Who was this woman? Where did she come from? And what gave her the audacity to think that she could write a successful novel in 1865?

Kachun dug through property records, probate records, tax records, birth and death records, and countless newspapers. “I found a couple of scattered references that don’t tell us much,” he says. We do know that Collins was from Williamsport, Pennsylvania, and that she was one of about five hundred African Americans in a rapidly growing city of ten thousand people. We know that Collins was her married name, and that she was literate. And we know that she had a strong social conscience and cared passionately about the education of women.

In 1865, most white readers approached literature with certain assumptions, Andrews says. Their perception of women of color was that they weren’t really interested in or devoted to marriage the way white women were. But unlike white authors of that time, whose work was most of what people read, Collins presented her female characters as being utterly committed to their marriages—a breath of fresh air to her readers.

Julia Collins, Andrews believes, was extremely ambitious. “She was trying to present the character of African American women in a way that would put them at the front of the stage instead of at the back. She did that in a way that doesn’t just make them objects of pity, doesn’t just present them as victims. Collins was determined to honor the love of African American women by showing them committed to the institution of marriage, regardless of caste barriers designed to limit their choices.”

And now, almost 150 years later, we can decide how the story should have ended. The Curse of Caste will appear in book form for the first time this October. Because Collins never finished her novel, Andrews outlined two alternate endings: one happy, one tragic. This edition, which will include the proposed endings, should promote discussion and debate in many African American literature classes, he says.

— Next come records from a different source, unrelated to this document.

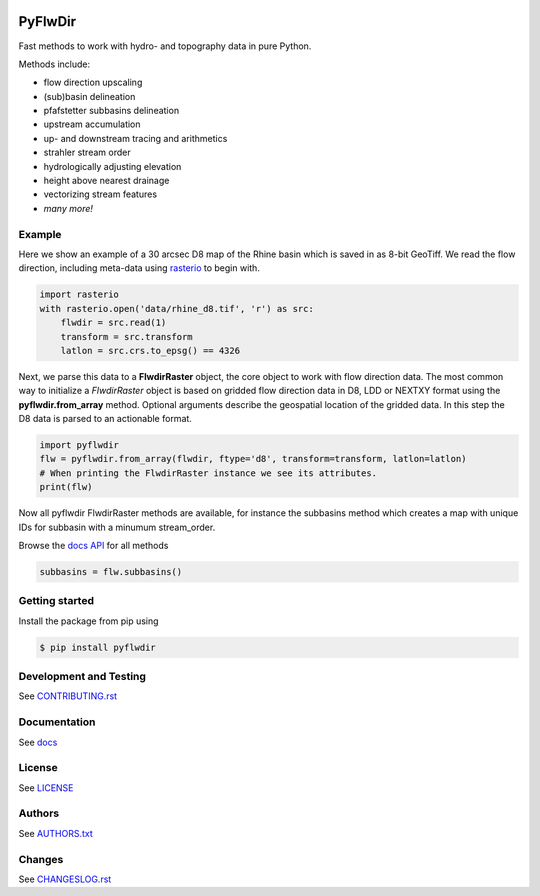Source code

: .. image:: https://gitlab.com/deltares/wflow/pyflwdir/badges/master/coverage.svg
   :target: https://gitlab.com/deltares/wflow/pyflwdir/commits/master

################################################################################
PyFlwDir
################################################################################

Fast methods to work with hydro- and topography data in pure Python. 

Methods include:

- flow direction upscaling
- (sub)basin delineation
- pfafstetter subbasins delineation
- upstream accumulation
- up- and downstream tracing and arithmetics
- strahler stream order
- hydrologically adjusting elevation
- height above nearest drainage
- vectorizing stream features
- *many more!*


Example
=======

Here we show an example of a 30 arcsec D8 map of the Rhine basin which is saved in 
as 8-bit GeoTiff. We read the flow direction, including meta-data using `rasterio <https://rasterio.readthedocs.io/en/latest/>`_ 
to begin with.

.. code-block:: python

    import rasterio
    with rasterio.open('data/rhine_d8.tif', 'r') as src:
        flwdir = src.read(1)
        transform = src.transform
        latlon = src.crs.to_epsg() == 4326

Next, we parse this data to a **FlwdirRaster** object, the core object 
to work with flow direction data. The most common way to initialize a `FlwdirRaster` object 
is based on gridded flow direction data in D8, LDD or NEXTXY format using 
the **pyflwdir.from_array** method. Optional arguments describe the geospatial
location of the gridded data. In this step the D8 data is parsed to an actionable format.

.. code-block:: python

    import pyflwdir
    flw = pyflwdir.from_array(flwdir, ftype='d8', transform=transform, latlon=latlon)
    # When printing the FlwdirRaster instance we see its attributes. 
    print(flw)

Now all pyflwdir FlwdirRaster methods are available, for instance the subbasins method
which creates a map with unique IDs for subbasin with a minumum stream_order. 

Browse the `docs API <https://deltares.gitlab.io/wflow/pyflwdir/reference.html>`_ for all methods

.. code-block:: python

    subbasins = flw.subbasins()

Getting started
===============

Install the package from pip using

.. code-block:: console

    $ pip install pyflwdir


Development and Testing
=======================

See `CONTRIBUTING.rst <CONTRIBUTING.rst/>`__

Documentation
=============

See `docs <https://deltares.gitlab.io/wflow/pyflwdir/>`__

License
=======

See `LICENSE <LICENSE>`__

Authors
=======

See `AUTHORS.txt <AUTHORS.txt>`__

Changes
=======

See `CHANGESLOG.rst <CHANGELOG.rst>`__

Readers wrote to The Christian Recorder after The Curse of Caste disappeared from the front page, pleading for a conclusion and the whereabouts of the writer. Collins’s readers, Andrews says, had no doubt that hers was the first story of its kind. “They must have thought, ‘Here is a black woman’s voice like none we’ve ever heard before.’” end of story

William Andrews is E. Maynard Adams Professor of English at Carolina. Mitch Kachun is Associate Professor of History at Western Michigan University. Kachun discovered Collins’s work while researching his book, Festivals of Freedom: Memory and Meaning in African American Emancipation Celebrations, 1808-1915. The Curse of Caste by Julia Collins will be available from Oxford University Press in October 2006.